GCP IAM Role Setup

Recommended Reading : https://cloud.google.com/iam/docs/overview


The Fluid-Slurm-GCP cluster is accessed by two different types of users

System Administrators

System Administrators (SysAdmins) typically are responsible for managing software packages, compute partition arrangements, slurm accounting, and network file storage. To fill this role, SysAdmins need to have ssh access to the cluster and root privileges. SysAdmins will sometimes work with or may also act as Google Cloud Administrators, helping manage Google Cloud projects and Identity and Access Management policies.


System Users

System users are typically researchers, scientists, or engineers that need to use the Fluid-Slurm-GCP cluster to carry out their work. They typically do not have root privileges on the cluster, but will leverage compute resources to execute scientific workloads.



Providing Access through Custom IAM Roles (Recommended)

Fluid Numerics has developed custom IAM roles that you can create in Google Cloud to provide the necessary access for SysAdmins and System Users. The table below provides the permissions you will need to align with the slurmAdmin and slurmUser custom roles.


These permissions give SysAdmins the ability to see compute instances from the Compute Engine UI and SSH to the instances within the cluster with root privileges. System users are given permissions that allow them to SSH into the cluster without root privileges.


To create the custom roles, you can follow the documentation from Google Cloud on creating custom roles.

Custom IAM Roles and Permissions

System Administrator

Custom Role Name: slurmAdmin

Permissions:

compute.instances.get

compute.instances.osAdminLogin

compute.instances.osLogin

compute.projects.get

iam.serviceAccounts.actAs

iam.serviceAccounts.get

iam.serviceAccounts.list

resourcemanager.projects.get

resourcemanager.projects.list

serviceusage.services.get

serviceusage.quotas.get

serviceusage.services.list

System User

Custom Role Name: slurmUser

Permissions:

compute.instances.get

compute.instances.osLogin

compute.projects.get

iam.serviceAccounts.actAs

iam.serviceAccounts.get

iam.serviceAccounts.list

resourcemanager.projects.get

resourcemanager.projects.list

Once the custom roles are defined, you can assign the slurmAdmin and slurmUser roles to the appropriate users by following the Google Cloud Documentation for Granting Access.

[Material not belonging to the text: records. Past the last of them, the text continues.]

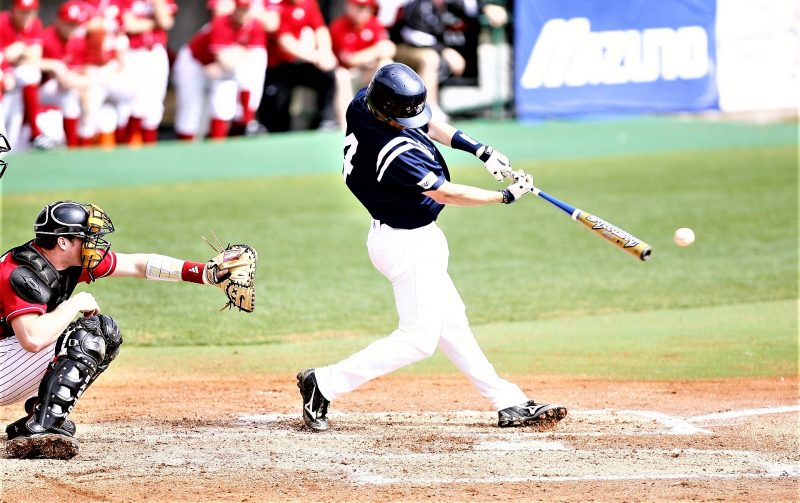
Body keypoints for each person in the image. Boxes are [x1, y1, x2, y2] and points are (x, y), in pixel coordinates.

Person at [297, 63, 567, 432]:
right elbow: (445, 192)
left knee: (452, 324)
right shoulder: (393, 152)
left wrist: (480, 150)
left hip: (411, 238)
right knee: (418, 340)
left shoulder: (365, 104)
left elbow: (426, 123)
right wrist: (503, 196)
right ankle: (323, 383)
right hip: (406, 244)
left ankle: (508, 401)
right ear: (388, 114)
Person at [1, 201, 235, 459]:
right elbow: (32, 339)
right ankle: (41, 429)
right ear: (63, 242)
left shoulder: (63, 262)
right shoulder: (19, 273)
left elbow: (137, 265)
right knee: (87, 338)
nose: (93, 243)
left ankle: (39, 416)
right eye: (85, 238)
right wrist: (75, 303)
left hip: (7, 360)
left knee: (105, 332)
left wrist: (205, 273)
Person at [173, 0, 266, 141]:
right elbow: (225, 60)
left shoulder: (255, 26)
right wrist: (238, 53)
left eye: (246, 9)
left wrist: (233, 56)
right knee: (191, 111)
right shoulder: (221, 22)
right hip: (194, 64)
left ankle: (219, 148)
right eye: (240, 8)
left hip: (219, 68)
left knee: (223, 107)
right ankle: (184, 149)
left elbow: (247, 57)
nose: (242, 13)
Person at [258, 0, 338, 132]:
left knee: (328, 76)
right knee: (278, 116)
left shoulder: (309, 3)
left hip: (304, 64)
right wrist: (315, 56)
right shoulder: (278, 6)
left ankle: (325, 120)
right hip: (280, 67)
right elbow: (285, 41)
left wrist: (326, 52)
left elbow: (320, 29)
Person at [329, 0, 395, 129]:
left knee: (386, 64)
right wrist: (376, 51)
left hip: (367, 73)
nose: (364, 11)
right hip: (348, 75)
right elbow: (351, 60)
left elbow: (389, 49)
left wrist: (376, 52)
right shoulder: (339, 25)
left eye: (368, 8)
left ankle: (387, 117)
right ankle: (346, 124)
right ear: (349, 6)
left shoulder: (374, 23)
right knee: (341, 75)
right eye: (360, 7)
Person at [0, 0, 57, 150]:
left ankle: (35, 133)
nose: (27, 15)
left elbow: (34, 57)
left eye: (31, 11)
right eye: (23, 11)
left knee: (29, 73)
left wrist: (18, 51)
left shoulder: (35, 24)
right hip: (4, 77)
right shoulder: (2, 22)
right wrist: (8, 63)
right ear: (14, 9)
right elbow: (4, 57)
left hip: (15, 80)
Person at [120, 0, 178, 145]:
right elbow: (129, 25)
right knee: (132, 100)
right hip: (132, 53)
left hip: (156, 52)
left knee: (155, 102)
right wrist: (154, 23)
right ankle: (130, 144)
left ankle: (149, 145)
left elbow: (165, 23)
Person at [38, 0, 90, 149]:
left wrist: (84, 85)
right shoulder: (46, 37)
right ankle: (72, 147)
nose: (72, 28)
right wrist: (54, 66)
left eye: (75, 24)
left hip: (60, 92)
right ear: (58, 21)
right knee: (69, 96)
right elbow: (30, 62)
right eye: (69, 23)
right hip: (38, 92)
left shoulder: (78, 41)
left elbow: (78, 72)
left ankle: (76, 147)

Providing Access through Predefined IAM Roles

As an alternative to using custom roles, you can provide access to SysAdmins and System Users using predefined roles. The table below provides the roles you will want to align with SysAdmins and System Users in your organization.

These roles give SysAdmins the ability to see compute instances from the Compute Engine UI and SSH to the instances within the cluster with root privileges. System users are given permissions that allow them to SSH into the cluster without root privileges. Additionally, these roles allow users to view and access compute engine instances from the Compute Engine UI, in addition to 3rd party SSH tools.

System Administrator

Predefined Roles:

Service Account User

Compute OS Admin Login

System User

Predefined Roles:

Service Account User

Compute OS Login

To assign roles to users in your organization, use the above table and the Google Cloud Documentation for Granting Access.


Managing Permissions through GSuite Groups (Optional, Recommended)

G Suite and Cloud Identity provide groups that can be used to easily assign permissions to one or more users by specifying a group email address in IAM policies. There are a number of ways to create groups. We recommend using https://admin.google.com to create and manage groups.


Within the Admin panel, you can create groups for SysAdmins and System Users. For example, you could create

  1. slurm-admins@my-organization.com
  2. slurm-users@my-organization.com


From the Admin panel, you can add users in your organization to the appropriate group. Then, when assigning IAM policies in Google Cloud (with either custom or predefined roles), you can use the group email address rather than the individual users. This makes IAM policies across GCP much simpler than assigning roles to individual users.